While monitoring communications for systems protection may be constitutionally and statutorily permissible, there are important policy considerations that must be addressed. Although a systems administrator may disclose inadvertently discovered evidence, a systems administrator should not act as the tool of a law enforcement agency. This distinction is important in maintaining the focus of systems protection monitoring as a means of protecting a system from misuse and abuse. The goal of systems protection is not to uncover criminal activity, but to keep the system running properly and ensure the information contained on the system maintains its integrity. If a systems administrator becomes a law enforcement tool, the purpose of monitoring would shift to obtaining evidence against a specific individual or  [*193]  group of individuals and would require probable cause and appropriate authorizations.

Another policy consideration involves protected communications. The DoD, should establish specific policies delineating when and to whom a systems administrator can disclose information garnered during systems monitoring.
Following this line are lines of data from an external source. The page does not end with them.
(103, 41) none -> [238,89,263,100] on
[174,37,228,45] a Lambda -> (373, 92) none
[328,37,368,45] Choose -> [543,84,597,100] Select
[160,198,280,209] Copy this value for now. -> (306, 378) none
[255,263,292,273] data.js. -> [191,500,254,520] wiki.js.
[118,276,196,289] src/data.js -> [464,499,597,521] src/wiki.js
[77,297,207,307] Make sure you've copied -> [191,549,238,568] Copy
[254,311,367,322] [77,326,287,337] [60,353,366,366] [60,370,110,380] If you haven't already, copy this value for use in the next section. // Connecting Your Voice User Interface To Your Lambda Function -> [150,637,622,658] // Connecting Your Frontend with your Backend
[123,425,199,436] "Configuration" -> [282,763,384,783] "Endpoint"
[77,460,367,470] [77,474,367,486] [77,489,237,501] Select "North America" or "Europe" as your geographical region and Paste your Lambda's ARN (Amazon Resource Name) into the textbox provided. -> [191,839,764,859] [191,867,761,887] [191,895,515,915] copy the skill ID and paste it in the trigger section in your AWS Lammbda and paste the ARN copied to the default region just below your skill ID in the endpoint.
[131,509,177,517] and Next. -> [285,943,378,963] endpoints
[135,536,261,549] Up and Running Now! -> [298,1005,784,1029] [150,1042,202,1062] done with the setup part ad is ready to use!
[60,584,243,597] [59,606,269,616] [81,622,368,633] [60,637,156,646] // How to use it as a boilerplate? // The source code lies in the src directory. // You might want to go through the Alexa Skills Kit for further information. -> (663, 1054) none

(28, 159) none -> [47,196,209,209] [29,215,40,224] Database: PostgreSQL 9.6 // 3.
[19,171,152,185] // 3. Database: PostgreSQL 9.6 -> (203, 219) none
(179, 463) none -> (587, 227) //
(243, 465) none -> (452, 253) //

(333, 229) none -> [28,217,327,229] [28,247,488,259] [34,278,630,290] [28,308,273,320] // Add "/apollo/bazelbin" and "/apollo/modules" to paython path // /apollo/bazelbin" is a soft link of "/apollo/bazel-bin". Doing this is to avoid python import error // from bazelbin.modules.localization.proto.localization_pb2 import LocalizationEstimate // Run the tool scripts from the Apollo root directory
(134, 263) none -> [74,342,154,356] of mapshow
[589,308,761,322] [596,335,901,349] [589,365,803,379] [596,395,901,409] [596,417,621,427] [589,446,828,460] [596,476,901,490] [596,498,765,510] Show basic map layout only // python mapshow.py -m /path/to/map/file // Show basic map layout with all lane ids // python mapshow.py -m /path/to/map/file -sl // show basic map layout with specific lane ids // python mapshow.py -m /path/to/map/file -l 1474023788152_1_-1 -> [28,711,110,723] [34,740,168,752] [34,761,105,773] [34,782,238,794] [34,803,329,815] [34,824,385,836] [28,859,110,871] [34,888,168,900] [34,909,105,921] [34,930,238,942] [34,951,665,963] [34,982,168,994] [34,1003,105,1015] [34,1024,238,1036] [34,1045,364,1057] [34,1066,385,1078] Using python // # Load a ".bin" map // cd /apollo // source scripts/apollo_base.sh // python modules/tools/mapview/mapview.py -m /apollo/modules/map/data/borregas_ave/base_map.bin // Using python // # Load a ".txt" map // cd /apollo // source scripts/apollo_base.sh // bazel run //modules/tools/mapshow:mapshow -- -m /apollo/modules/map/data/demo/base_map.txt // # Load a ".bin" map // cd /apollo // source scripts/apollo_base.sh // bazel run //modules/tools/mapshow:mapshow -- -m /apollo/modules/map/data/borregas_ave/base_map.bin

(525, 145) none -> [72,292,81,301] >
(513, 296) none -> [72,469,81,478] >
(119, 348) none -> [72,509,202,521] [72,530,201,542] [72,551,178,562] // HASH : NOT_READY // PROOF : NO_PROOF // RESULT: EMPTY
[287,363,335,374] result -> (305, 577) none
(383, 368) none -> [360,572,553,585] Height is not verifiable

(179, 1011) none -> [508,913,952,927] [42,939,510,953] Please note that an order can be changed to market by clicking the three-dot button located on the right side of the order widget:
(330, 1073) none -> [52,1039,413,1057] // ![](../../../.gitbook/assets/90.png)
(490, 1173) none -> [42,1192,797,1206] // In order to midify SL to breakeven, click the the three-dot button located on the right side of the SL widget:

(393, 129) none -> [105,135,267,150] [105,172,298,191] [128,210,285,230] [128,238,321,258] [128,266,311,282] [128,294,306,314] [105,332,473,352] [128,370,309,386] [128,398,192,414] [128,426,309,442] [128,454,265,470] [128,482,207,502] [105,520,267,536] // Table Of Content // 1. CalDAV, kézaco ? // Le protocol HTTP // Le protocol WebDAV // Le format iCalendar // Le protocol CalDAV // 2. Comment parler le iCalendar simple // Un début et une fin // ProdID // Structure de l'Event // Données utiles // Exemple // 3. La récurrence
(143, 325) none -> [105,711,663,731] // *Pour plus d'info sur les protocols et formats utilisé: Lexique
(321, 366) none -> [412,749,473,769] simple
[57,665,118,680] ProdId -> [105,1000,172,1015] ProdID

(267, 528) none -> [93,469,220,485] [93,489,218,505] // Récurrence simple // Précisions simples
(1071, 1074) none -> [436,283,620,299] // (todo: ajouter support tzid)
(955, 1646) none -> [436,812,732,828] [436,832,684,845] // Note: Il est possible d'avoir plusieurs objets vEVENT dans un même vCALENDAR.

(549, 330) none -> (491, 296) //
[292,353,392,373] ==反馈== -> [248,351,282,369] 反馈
These policies should carefully address subsequent disclosure of certain types of information that would otherwise be protected. The needs of a systems administrator must be balanced with the responsibility to protect privileged information and communications.

Finally, the DoD should specifically address systems protection monitoring of electronic forms of communication. Guidelines must be established that take into account the technological principles, legal parameters, and policy considerations surrounding system protection monitoring. Trying to extend existing policy, which when drafted applied to verbal communications over telephone wires, is extremely difficult and is not likely to be successful.

Challenges come with the growth of new technology. The DoD needs to be able to meet these new challenges. Systems protection monitoring is only one of the tools in the toolbox, but it is an important tool. As we professionalize the duties and responsibilities of the systems administrator, we must make every effort to provide them with well-defined legal guidance. In this way, systems administrators and other network professionals will be better able to serve as that first line of defense in today's extensive but sensitive information environment.